Slow processing / GPU warning: Your PyTorch might be CPU-only. Reinstall with GPU support:

pip uninstall torch torchvision torchaudio
pip install torch==2.5.1 torchvision==0.20.1 torchaudio==2.5.1 --index-url https://download.pytorch.org/whl/cu124

model.bin error in faster mode: Enable Windows Developer Mode or run as Administrator, then delete the cached model folder:

Remove-Item -Recurse -Force "$env:USERPROFILE\.cache\huggingface\hub\models--Systran--faster-whisper-large-v2"

Performance

Rough estimates for processing time per hour of video:

Platform	Time
NVIDIA GPU (CUDA)	5-10 minutes
Apple Silicon (MPS)	8-15 minutes
AMD GPU (ROCm)	10-20 minutes
CPU only	30-60 minutes

Contributing

Contributions welcome. See CONTRIBUTING.md for guidelines.

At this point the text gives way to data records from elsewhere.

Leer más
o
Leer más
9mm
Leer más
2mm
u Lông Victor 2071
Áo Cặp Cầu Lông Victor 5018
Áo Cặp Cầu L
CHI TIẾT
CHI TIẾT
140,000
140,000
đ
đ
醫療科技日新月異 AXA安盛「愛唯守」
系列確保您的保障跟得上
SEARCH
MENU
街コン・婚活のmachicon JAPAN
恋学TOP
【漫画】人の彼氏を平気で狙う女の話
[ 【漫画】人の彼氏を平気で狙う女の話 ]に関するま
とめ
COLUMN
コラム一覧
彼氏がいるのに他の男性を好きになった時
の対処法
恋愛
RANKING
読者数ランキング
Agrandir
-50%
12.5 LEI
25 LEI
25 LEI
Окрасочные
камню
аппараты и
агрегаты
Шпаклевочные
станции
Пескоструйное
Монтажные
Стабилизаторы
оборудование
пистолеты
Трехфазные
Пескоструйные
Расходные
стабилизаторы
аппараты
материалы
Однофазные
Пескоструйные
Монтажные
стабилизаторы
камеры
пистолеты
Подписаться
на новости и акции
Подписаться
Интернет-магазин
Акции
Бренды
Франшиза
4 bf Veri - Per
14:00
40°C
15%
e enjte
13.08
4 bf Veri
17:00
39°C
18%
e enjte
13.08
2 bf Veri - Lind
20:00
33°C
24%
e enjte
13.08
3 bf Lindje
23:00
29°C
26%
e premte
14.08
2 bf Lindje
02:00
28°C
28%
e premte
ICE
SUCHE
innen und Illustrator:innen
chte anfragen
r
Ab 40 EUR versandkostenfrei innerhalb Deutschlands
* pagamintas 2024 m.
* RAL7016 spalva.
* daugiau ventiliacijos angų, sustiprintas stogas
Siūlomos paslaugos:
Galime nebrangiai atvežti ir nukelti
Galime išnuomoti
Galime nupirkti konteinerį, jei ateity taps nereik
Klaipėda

git clone https://github.com/meizhong986/whisperjav.git
cd whisperjav
pip install -e .[dev]
python -m pytest tests/

License

MIT License. See LICENSE file.

Citation and credits

Investigation of Whisper ASR Hallucinations Induced by Non-Speech Audio." (2025). arXiv:2501.11378.
Calm-Whisper: Reduce Whisper Hallucination On Non-Speech By Calming Crazy Heads Down." (2025). arXiv:2505.12969.
PromptASR for Contextualized ASR with Controllable Style." (2024). arXiv:2309.07414.
In-Context Learning Boosts Speech Recognition." (2025). arXiv:2505.1
Koenecke, A., et al. (2024). "Careless Whisper: Speech-to-Text Hallucination Harms." ACM FAccT 2024.
Bain, M., et al. (2023). "WhisperX: Time-Accurate Speech Transcription of Long-Form Audio." arXiv:2303.00747.

Acknowledgments

OpenAI Whisper - The underlying ASR model
stable-ts - Timestamp refinement
faster-whisper - Optimized CTranslate2 inference
HuggingFace Transformers - Transformers pipeline backend
Kotoba-Whisper - Japanese-optimized Whisper model
The testing community for feedback and bug reports

Disclaimer

This tool generates accessibility subtitles. Users are responsible for compliance with applicable laws regarding the content they process.